Hay algo sobre lo que suele hablar el autor de Los rendidos, el escritor José Carlos Aguero –su madre y su padre, ambos de Sendero Luminoso, fueron ejecutados extrajudicialmente– y es la importancia de reconocernos como una sociedad post conflicto armado y por eso hacernos cargo: Gente que sale de la cárcel y no sabe que hacer. Militares que sirvieron en las zonas de emergencia. Hijos de padres subversivos que no saben cómo relacionarse con ellos o con su memoria. “Cómo rayos vivir con toda esa basura que nos dejó la guerra”, dice José Carlos. “Si nos reconociéramos así, explica Aguero, ”veríamos no sólo los hijos de senderistas o emerretistas, sino todo ese universo de desastres, daños y fantasmas que siembra la guerra: los mutilados, los exiliados, los desplazados, los torturados, las mujeres violadas, los locos, los niños soldados, los gays y lesbianas violentados y olvidados… Y veríamos también el drama de los soldados abandonados a su suerte, los policías traumatizados, las familias desintegradas, la sangre cubriendo nuestros cuerpos y recuerdos y las culpas sustituyendo nuestro antiguo tejido social“.   
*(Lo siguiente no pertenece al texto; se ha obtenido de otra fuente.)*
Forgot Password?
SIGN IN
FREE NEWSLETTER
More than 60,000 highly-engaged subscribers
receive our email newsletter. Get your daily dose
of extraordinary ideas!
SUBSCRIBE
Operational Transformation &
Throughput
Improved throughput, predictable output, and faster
Los padres de José Carlos y Rafa eran culpables, las organizaciones a las que respondían hicieron un daño tremendo al país, pero no debieron ser torturados y asesinados. Y los responsables de estos crímenes de Estado deben pagar por sus culpas. Así como ellos, también hijos de ese país, siguen buscando su lugar en el proceso de memoria y reconciliación.